Una vez que cerró los ojos, notó que una vibración recorría su brazo derecho. Al cabo de unos segundos le dio la sensación de que se le iba a enrampar, y pensó que el libro pesaba demasiado para elevarse. Entonces, de repente, la vibración dio paso a una especie de fluido continuo; los músculos se le relajaron y comprendió que su padrino no bromeaba. Manteniendo los ojos cerrados, visualizaba el libro claramente, y el escenario ya no era la trastienda de Anselme Trumeau, sino una estancia de un color gris plateado vacía de paredes. No distinguía suelo ni techo, pero el libro se destacaba en el aire. Al principio, divertido, trazó con la mano un camino imaginario que el libro siguió, dócil, tan ligero como una pluma en una corriente de aire. Se sorprendió de su propia actuación cuando, de pronto, le entró miedo ante su poder y se desconcentró. Tenía que regresar a la realidad, a sus puntos de referencia, y ver a su padrino con sus propios ojos.
Lo vio, en efecto, oculto por un instante detrás del grueso volumen, que caía rozándole la punta de la nariz. Pero entonces los Arquetipos se pararon en seco, diez centímetros por encima de los dedos de los pies de Mercurio, antes de ir a posarse como una hoja muerta sobre una pila de alfombras.
—¡Oh, qué tramposo! —estalló Piphan—. ¡Ya decía yo que no podía ser cosa mía!
—¡No te engañes!

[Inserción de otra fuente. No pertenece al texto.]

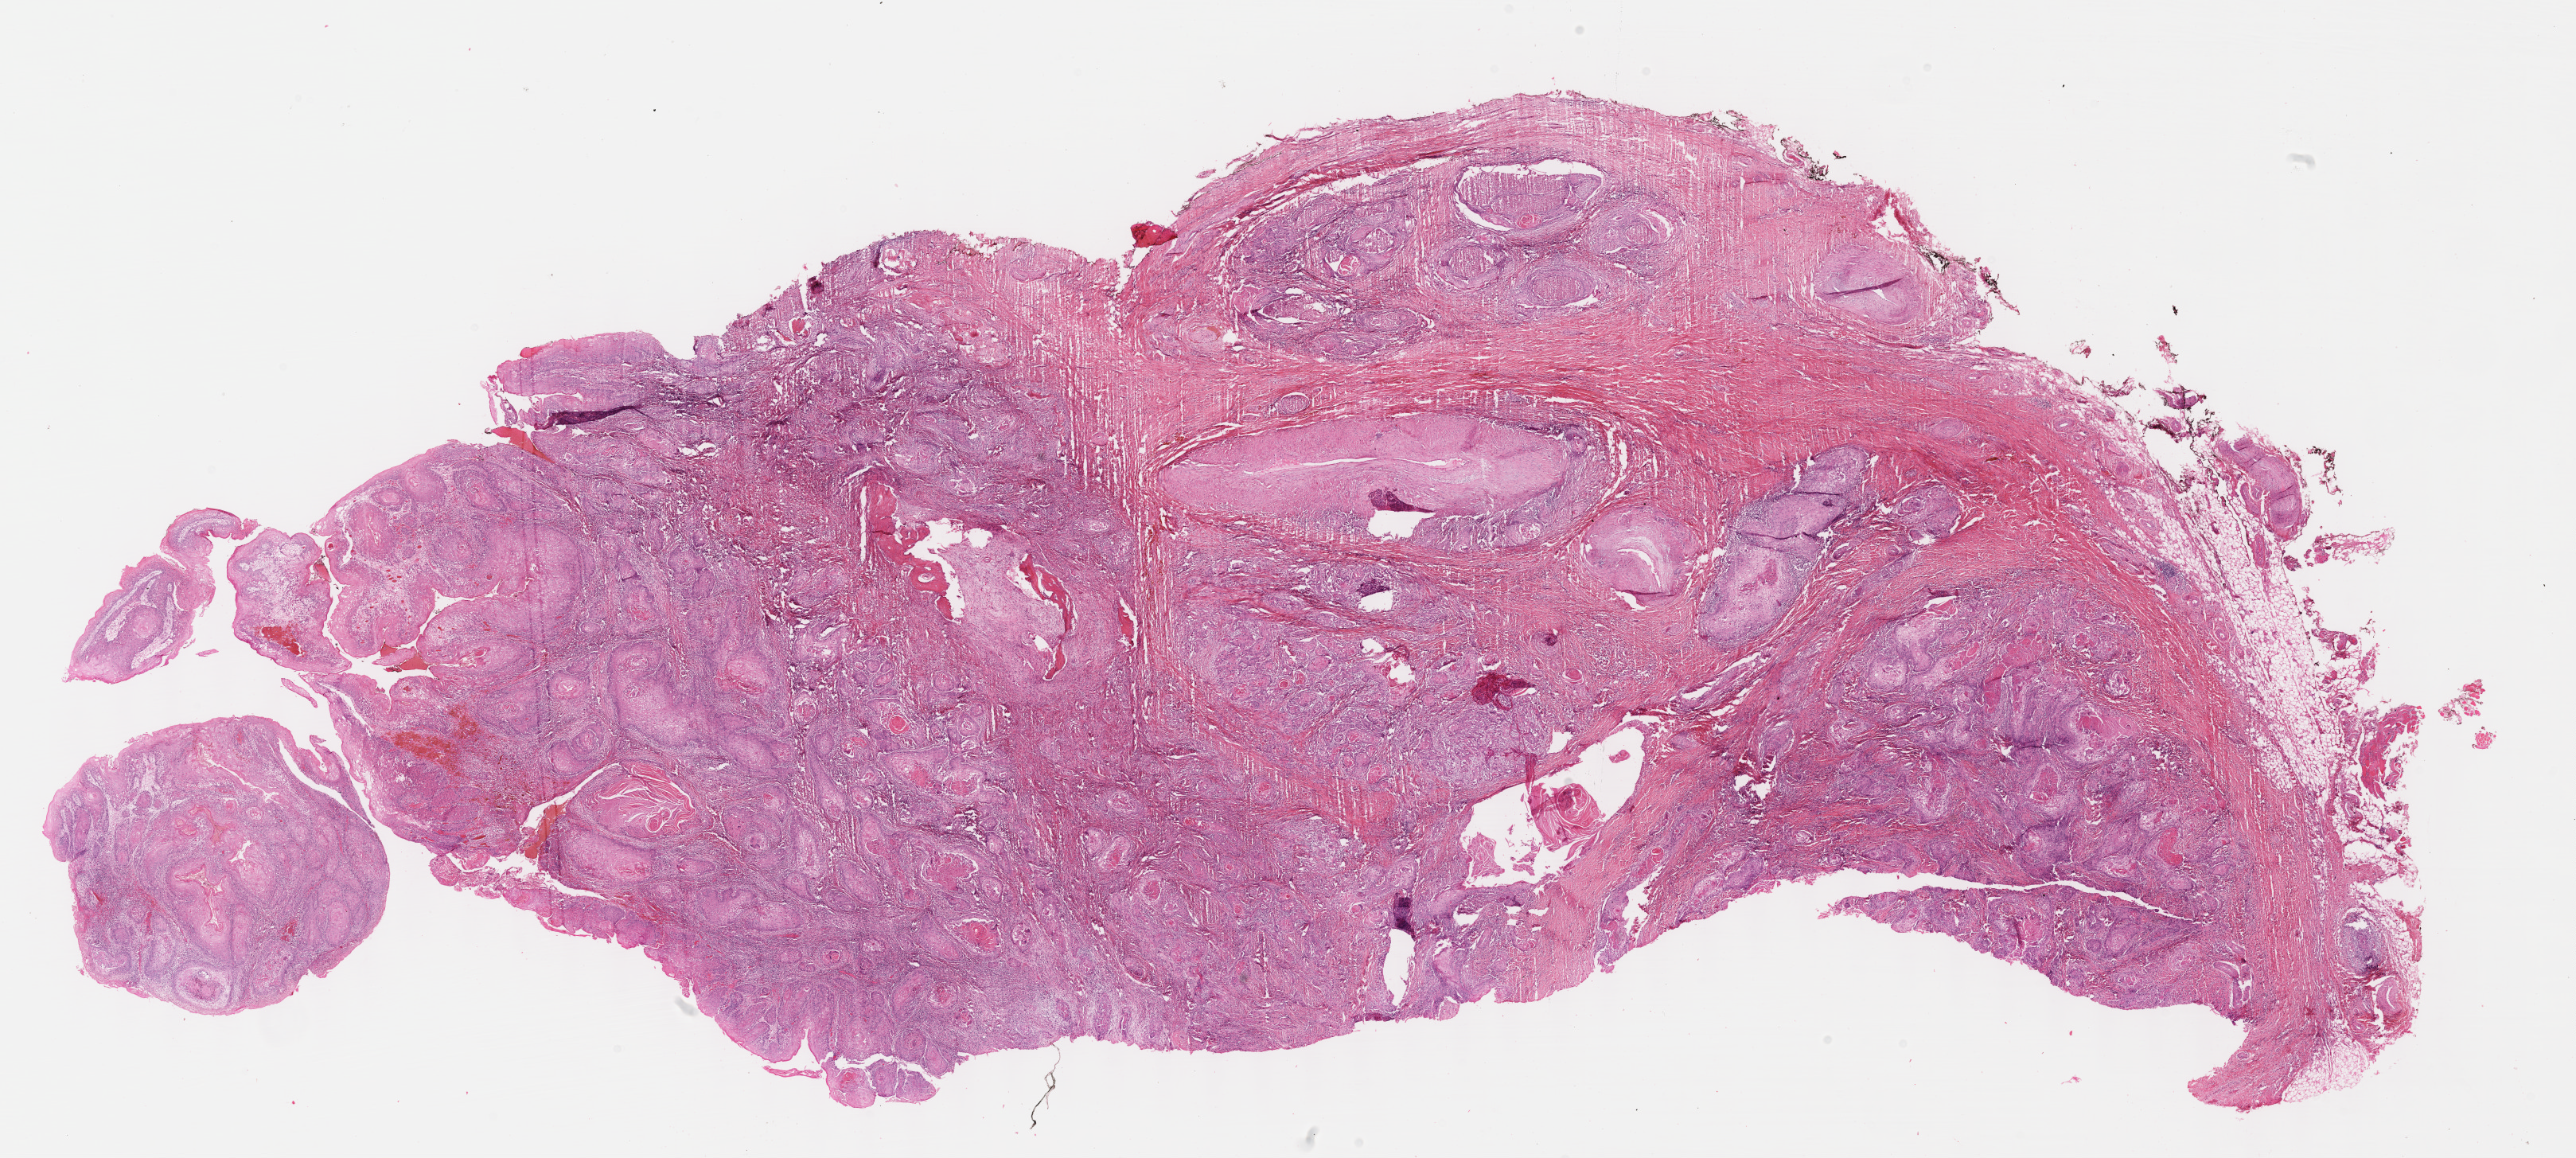
Hematoxylin and eosin (H&E) stained whole-slide image, whole scanned area (about 26.2 x 11.8 mm) shown as a low-resolution overview, formalin-fixed paraffin-embedded (FFPE) diagnostic section, head and neck, primary tumour sample. Male patient; age at initial diagnosis 87 years. Histologic grade: G1 (well differentiated).
Pathologic diagnosis: Squamous cell carcinoma, NOS (overlapping lesion of lip, oral cavity and pharynx). AJCC pathologic stage: II.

Te he ayudado al principio para que despegara, y un poco al final para que no me cayera en los pies. Lo que pensábamos está comprobado: tienes poderes, Piphan. Deberemos tomarnos este hecho muy en serio. Te aseguro que es importante. Si Elatha os convoca tres días antes de la fecha prevista no es porque sí, y puesto que no sabrás lo que debes saber hasta que llegues allí, quiero que me prometas que estarás muy atento a todo lo que suceda a tu alrededor.
—¿Qué va a pasar de especial?
—¡Todo! Acabas de entrar en el universo de la magia, tu universo. Descubrirás que lo que digo es cierto; eres un gran mago en potencia. Y esta palabra es lo que cuenta, Pifan: en potencia tan sólo. Por eso necesitas que Elatha te forme. Debes entender que tus prodigiosos poderes acaban de ser liberados, pero te falta aprender a controlarlos si no quieres que ellos te controlen a ti. He detectado tu miedo, ¿sabes?
Piphan se vio obligado a reconocer que era verdad. Le había entrado un temor inusual, como un miedo a sí mismo, o más bien a una parte de sí mismo. Y esa parte desconocida lo asustaba, aunque su padrino le asegurase que aprendería a controlarlo todo.
Tenía miedo, sí, pero se sentía feliz por haber hecho volar los Arquetipos. Y se echó a reír al acordarse de cómo, en el último instante, el libro se había quedado en suspenso.
—He estado a punto de aplastarte los dedos de los pies, ¿eh?
—Eres un verdadero peligro público, mi joven amigo. Pese a ello, puestos a elegir, prefiero los pies que la cabeza. Espero que el librero no te lo haya vendido a peso… Bien, vayamos con los demás; Kaylé te espera y el señor Trumeau quiere cerrar la tienda.